Overcoming this feeling is partly a matter of knowing where to start building confidence. Pollard offers seven ideas. Among them:
- “Let go of the need to know how you will achieve your vision. You likely do not know how you will create your dream, your business or your next promotion, especially not in the beginning,” Pollard wrote. “Instead of focusing on the how, focus on the who. Get a clear mental picture and a sense of who you need to be to achieve the goal.”
- “Start with why you want to achieve the goal… Let yourself get excited… This reminder of why your vision is important to you can help you set that doubt aside,” she wrote.
- “Make a decision and a commitment. Once you define your dream or goal, decide that you want to live this way. This may seem basic but many people never decide and commit fully,” Pollard wrote. “Make a commitment to yourself.”
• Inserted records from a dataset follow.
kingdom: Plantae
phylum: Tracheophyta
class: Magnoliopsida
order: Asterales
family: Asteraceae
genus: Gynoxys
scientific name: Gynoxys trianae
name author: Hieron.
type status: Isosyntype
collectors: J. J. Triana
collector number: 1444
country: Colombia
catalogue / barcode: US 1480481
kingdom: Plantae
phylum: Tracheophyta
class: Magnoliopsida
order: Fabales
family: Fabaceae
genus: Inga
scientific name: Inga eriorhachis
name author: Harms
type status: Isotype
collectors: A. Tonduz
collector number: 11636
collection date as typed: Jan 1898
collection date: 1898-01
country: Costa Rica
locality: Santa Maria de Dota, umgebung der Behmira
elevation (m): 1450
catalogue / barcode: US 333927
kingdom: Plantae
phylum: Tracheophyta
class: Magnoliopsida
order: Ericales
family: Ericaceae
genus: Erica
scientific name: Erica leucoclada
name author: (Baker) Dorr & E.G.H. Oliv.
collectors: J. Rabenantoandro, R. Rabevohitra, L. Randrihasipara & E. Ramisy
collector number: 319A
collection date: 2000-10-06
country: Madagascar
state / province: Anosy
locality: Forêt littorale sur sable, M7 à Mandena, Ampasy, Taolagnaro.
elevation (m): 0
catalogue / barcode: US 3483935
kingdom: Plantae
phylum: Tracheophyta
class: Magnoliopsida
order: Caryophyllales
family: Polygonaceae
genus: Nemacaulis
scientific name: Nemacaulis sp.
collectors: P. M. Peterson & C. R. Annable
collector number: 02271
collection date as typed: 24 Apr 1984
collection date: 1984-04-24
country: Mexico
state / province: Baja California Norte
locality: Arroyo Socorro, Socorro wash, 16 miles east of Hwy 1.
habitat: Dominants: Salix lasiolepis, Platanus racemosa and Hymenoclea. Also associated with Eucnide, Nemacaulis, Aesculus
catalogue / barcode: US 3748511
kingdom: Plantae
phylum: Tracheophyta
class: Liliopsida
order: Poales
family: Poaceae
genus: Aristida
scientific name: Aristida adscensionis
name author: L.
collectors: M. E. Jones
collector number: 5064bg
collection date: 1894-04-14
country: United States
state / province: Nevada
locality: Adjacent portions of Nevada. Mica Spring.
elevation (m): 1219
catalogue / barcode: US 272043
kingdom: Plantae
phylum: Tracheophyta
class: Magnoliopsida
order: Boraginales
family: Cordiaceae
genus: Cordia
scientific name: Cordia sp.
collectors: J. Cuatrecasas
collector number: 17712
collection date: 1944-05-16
- “Be a witness to the voice of self-doubt. As you notice the voice of doubt coming up, watch the thoughts that come up like an observer rather than participating in them,” she wrote. “Recognise that it is the voice of the part of you that wants to keep you the same and to keep you in familiar territory… simply allow the doubt to be expressed and move on. Recognise that you are not your fear.”
- “Self-doubt is likely something that you will face on the path to creating your business or building your career, but that is no reason to stop moving forward,” Pollard wrote. Instead, “take a few minutes to readjust your focus.”
George Murray, chief operating officer at Northern Engraving Corp
Could there be a simple reason some companies miss the mark even as they work to stay ahead of change? “Many companies that struggle to improve… when you ask the leaders and the employees [whether] they are continuously improving themselves, the responses are weak,” wrote Murray in his post Improving Yourself and Others.
Rather than simply say change is needed, companies need to “create a culture to stay ahead of the pressure of everyday change… every leader and every individual has to understand that they must improve themselves,” he wrote.
How can you continuously improve, given all the pressure to simply keep up? For starters, Murray wrote, stay current. That, he wrote, includes “continuous reading, schooling, learning new things” and staying ahead and in-the-know about your industry.
Rather than wait for the company or a higher-level executive to help or implement improvements, take it upon yourself, he advised.
“Taking personal responsibility… puts momentum on your side, it enables you to call more of the shots, Murray wrote. If you’re the boss, it doesn’t end there. “As a leader you not only have your personal responsibility to improve yourself; you have the responsibility to outline and help all your team to be more successful.”